Saturday, April 4, 2015

More on Brazilian science

I have been sent some interesting links recently about problems in Brazilian academia. 
  • Mauricio Tuffani, a journalist with Folha de S. Paulo, a Brazilian daily newspaper, has been publishing on some troubling situations in Brazilian academia. I just  blogged about an article he wrote about the government recommending mock conferences. He has written about academics inflating their CVs with conference papers given at a Chinese conference now appearing as peer-reviewed journal articles (one even already published in December 2015 [that is, 8 months in the future]) and the triennial report ranking graduate study institutions includes thousands of articles published by Brazilian academics in 201 predatory journals from 11 publishers. He lists the journals here. After he revealed that the Pakistani publisher of a predatory journal that also practices future publishing was not, in fact, a professor, the name disappeared from the web page. He reports on the deafening silence that can be heard from Brazilian academia here.
  • Retraction watch reports on retractions of a number of chemistry papers from a Brazilian journal.
  • The editor of the journal of the  Instituto Israelita de Ensino e Pesquisa Albert Einstein [Einstein (Sao Paulo). 2014 Oct-Dec;12(4):vii-viii. doi: 10.1590/S1679-45082014ED3296.] writes in an editorial entitled Scientific Misconduct - Our first (known) case:
    A recent paper by Lins and Carvalho (2) analyzed scientific misconduct in Brazil. They found a clear increase in both published articles in the medical literature and cases of scientific misconduct, including irreproducible results, “scientific salami slicing” (one article fragmented into 10 or more papers) and duplicate publications. In Lins and Carvalho’s opinion, the increased number of Brazilian scientific productions in medical literature was not accompanied by an increase in quality of articles – just the opposite. The authors discuss the focus of Brazilian institutional review boards in patient safety, within institutions themselves and the Brazilian National Review Board.

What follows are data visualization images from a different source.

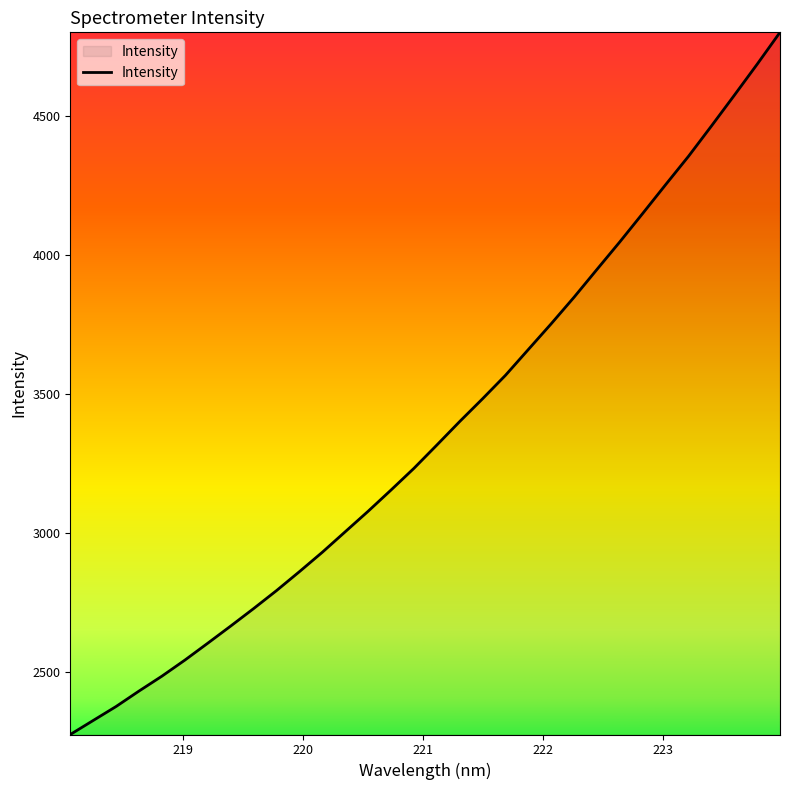

What is the difference between the maximum and minimum values?

2522.9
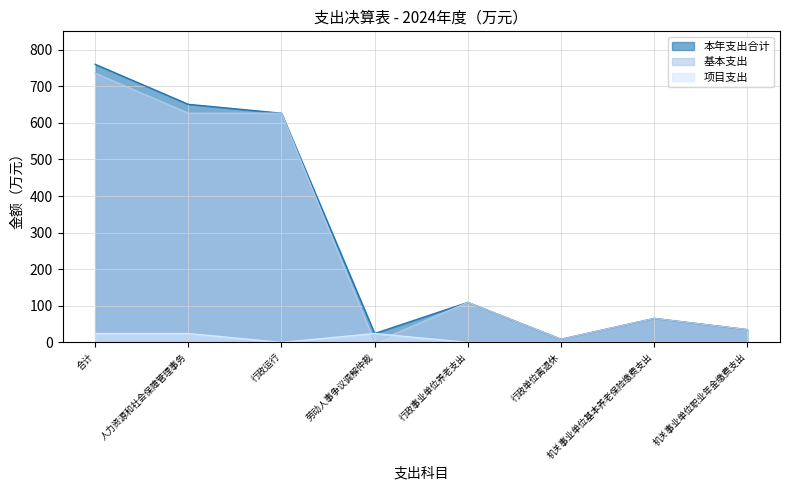

True or false: 基本支出 has more than 0 interior local peaks.

True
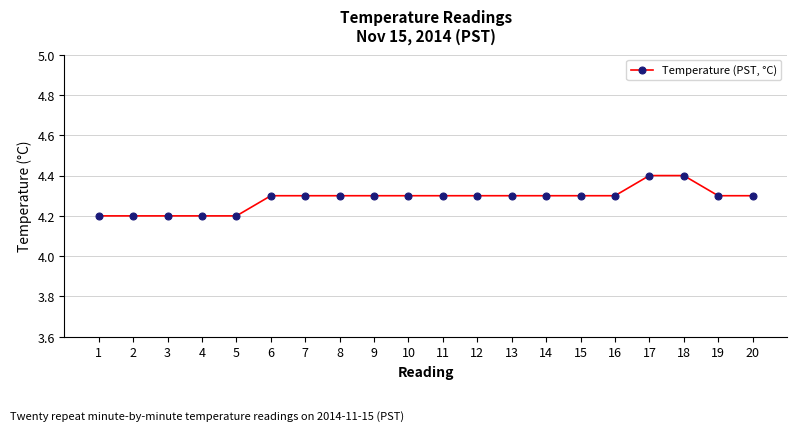

Between 6 and 2, which is larger?

6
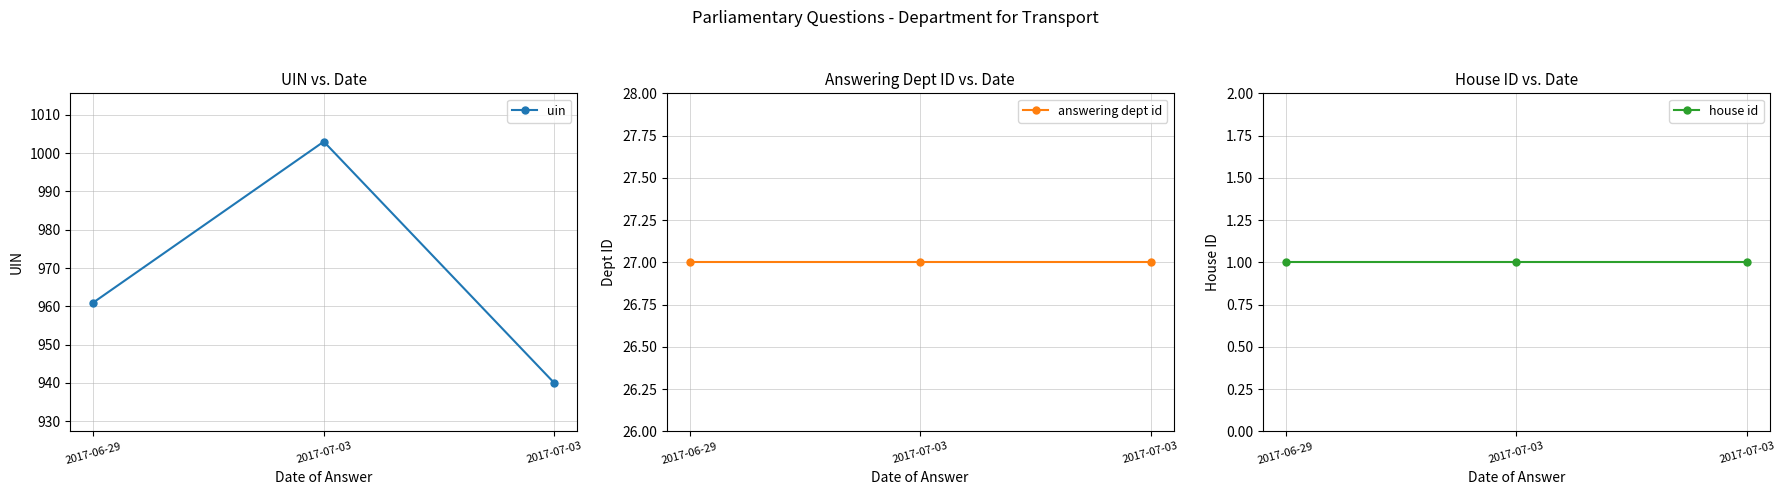

What is the minimum value shown in the chart?

1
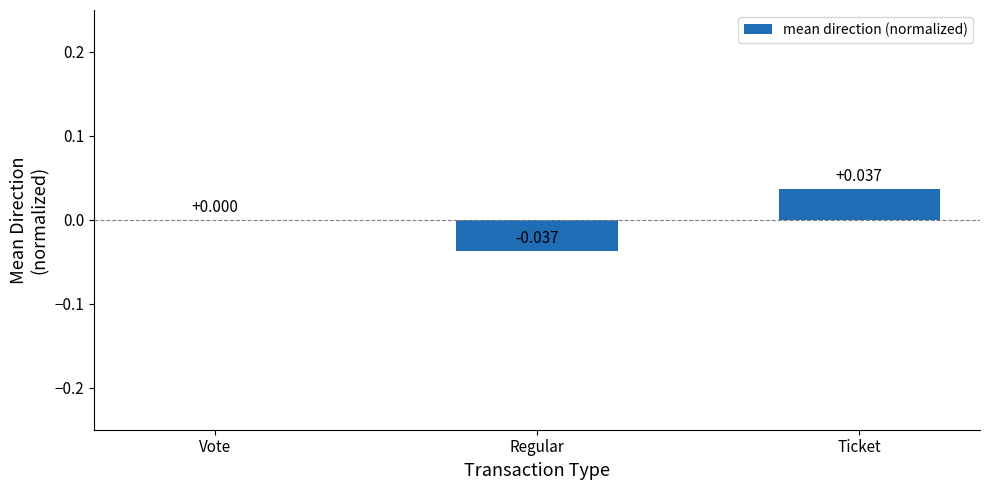

Which category has the highest value across all series?

Ticket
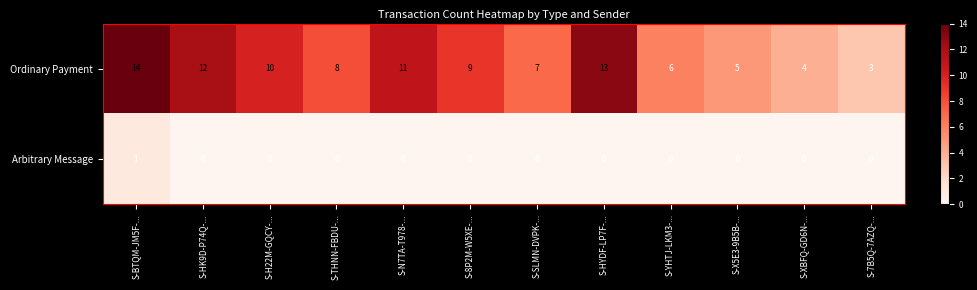

Reading right to left, transcribe all the data shown in this chart.

Ordinary Payment: 3	4	5	6	13	7	9	11	8	10	12	14
Arbitrary Message: 0	0	0	0	0	0	0	0	0	0	0	1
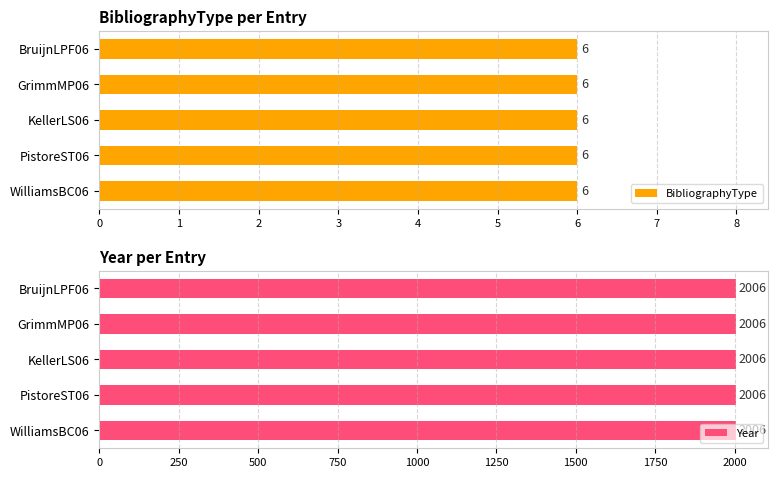

What is the label of the 3rd bar from the right?

KellerLS06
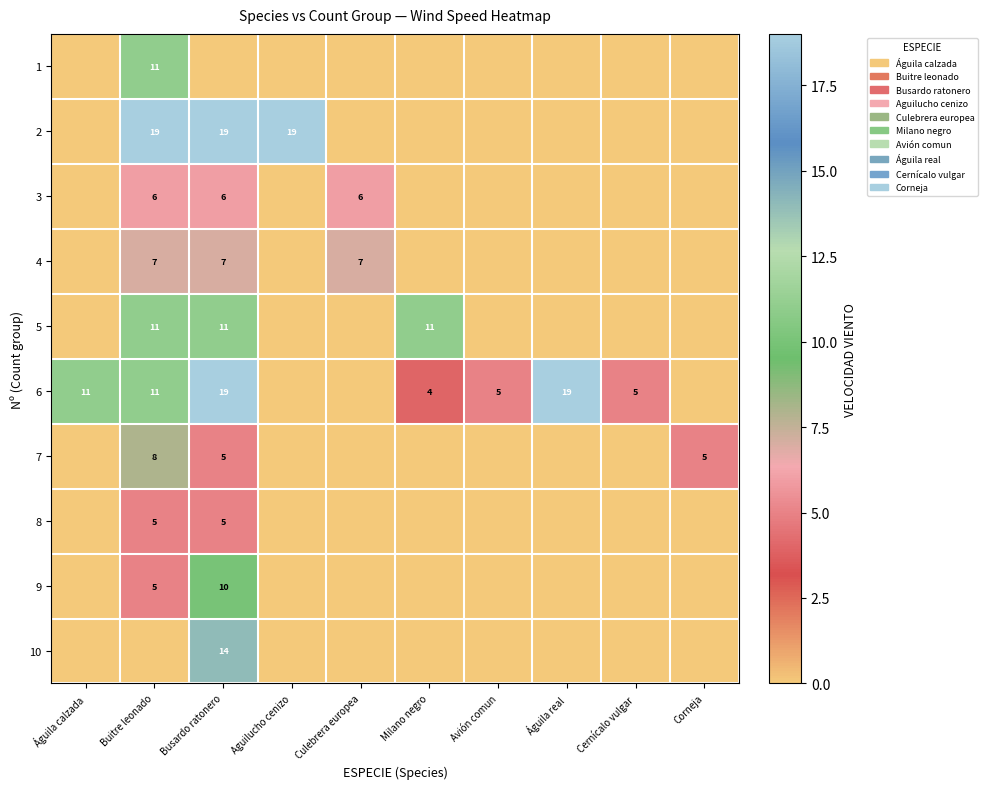

The 6 series shows 31 at Busardo ratonero. True or false?

False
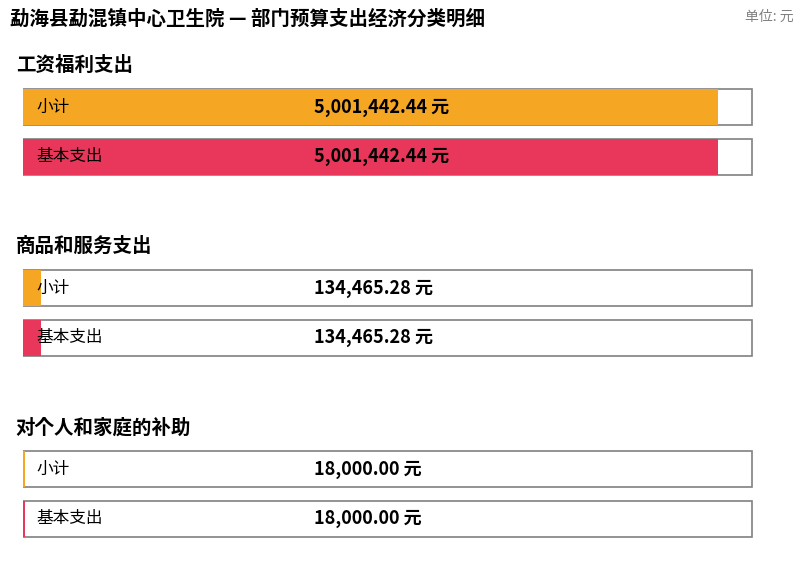

How many groups of bars are there?

3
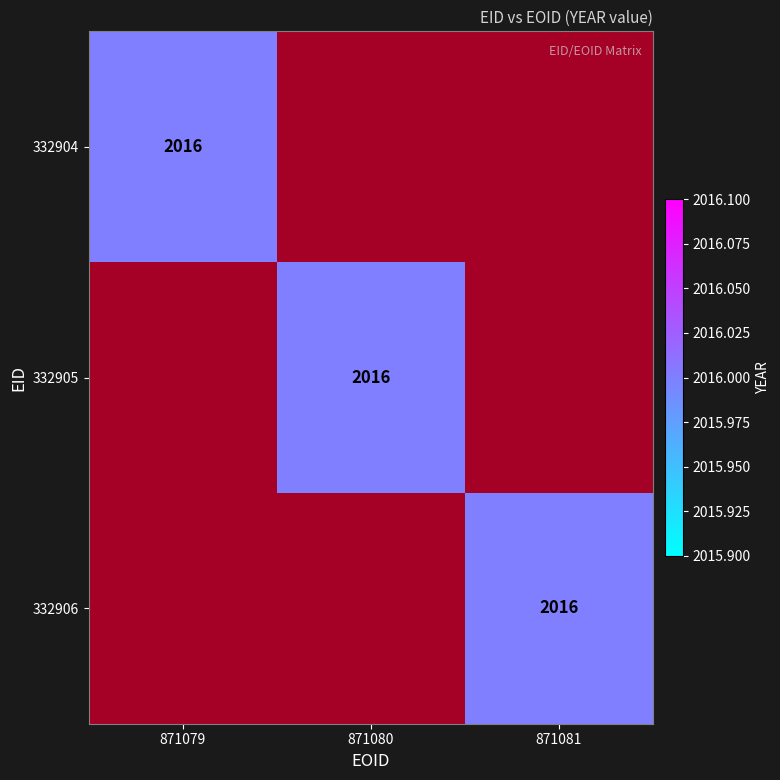

Is the value of 332906 at 332904 greater than the value of 332904 at 332905?

No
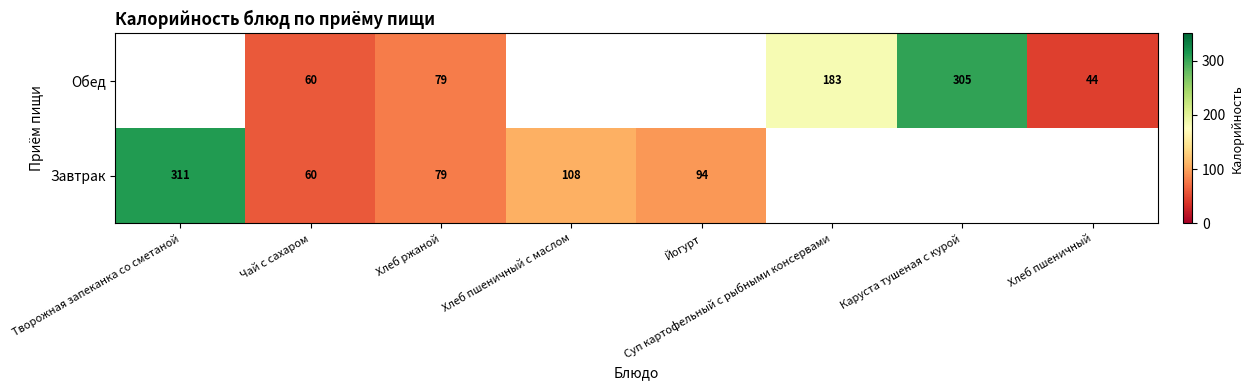

At how many categories does at least one series exceed 142?

3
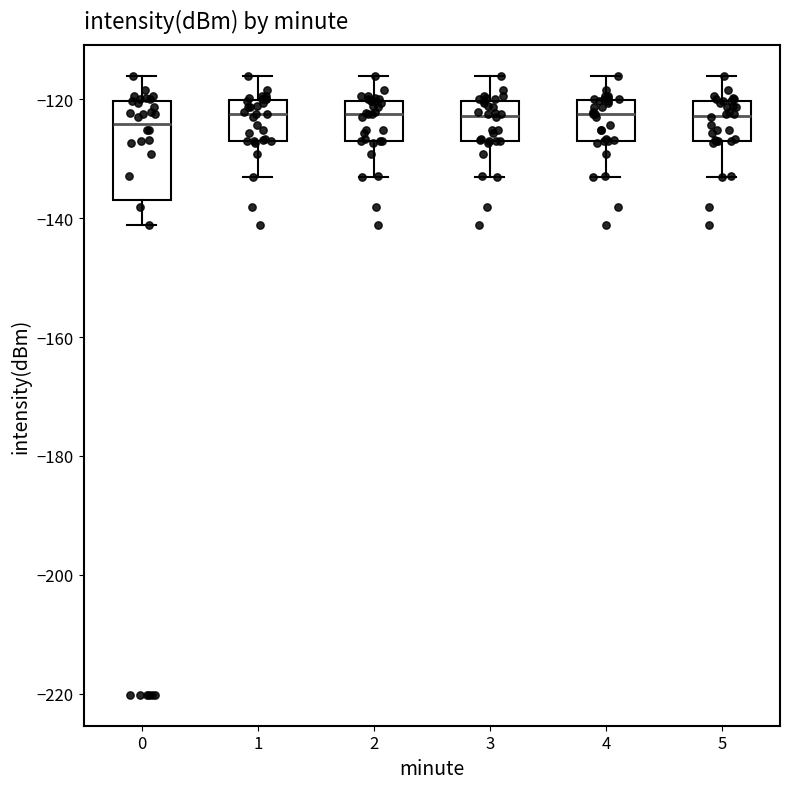

Reading left to right, transcribe this box plot: for each box, give where its median line is, the range the box spans, and where its two whiskers end, as read against the y-axis. The values are not printed on the chart, so give them approximately, as read against the axis.

0: median -124, box -136 to -120, whiskers -142 to -116
1: median -122, box -126 to -120, whiskers -134 to -116
2: median -122, box -126 to -120, whiskers -134 to -116
3: median -122, box -126 to -120, whiskers -134 to -116
4: median -122, box -126 to -120, whiskers -134 to -116
5: median -122, box -126 to -120, whiskers -134 to -116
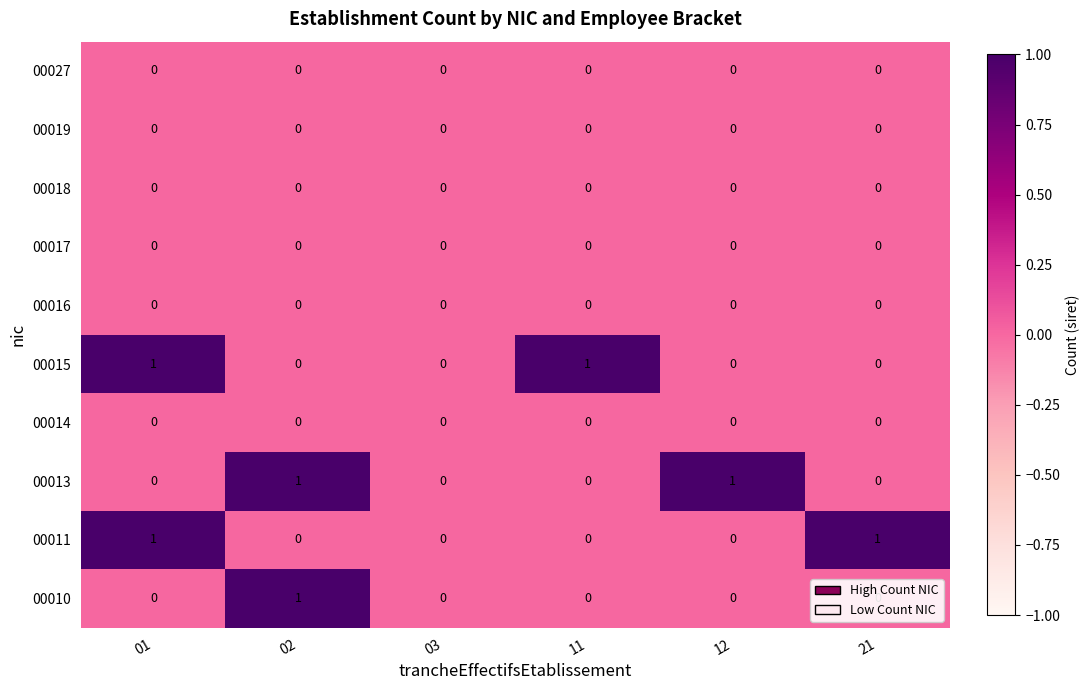

Is the value of 00019 at 01 greater than the value of 00013 at 02?

No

Neither group performs a systematic surveillance for research integrity, and no specific offices exist to investigate and deal with scientific misconduct.
    (2) Lins L, Carvalho FM. Scientific integrity in Brazil. J Bioeth Inq. 2014;11(3):283-7.


  1. Thank you for the interest, Mrs. Weber-Wulf.

    I updated yesterday (Friday, April 3) the count of predatory journals in the Qualis database. Now they are at least 235:

    But almost all the Brazilian academic community does not seem to be willing to discuss it:

  2. Mauricio, if you have not done so already, I suggest that you get in touch with Sonia Vasconcelos, Perhaps a presentation on this important matter can be accommodated at the upcoming WCRI,

    Thank you, Debora for publicizing these important matters. Brazil has been taking important steps in addressing matters of research integrity, but as the saying goes "Rome was not built in a day".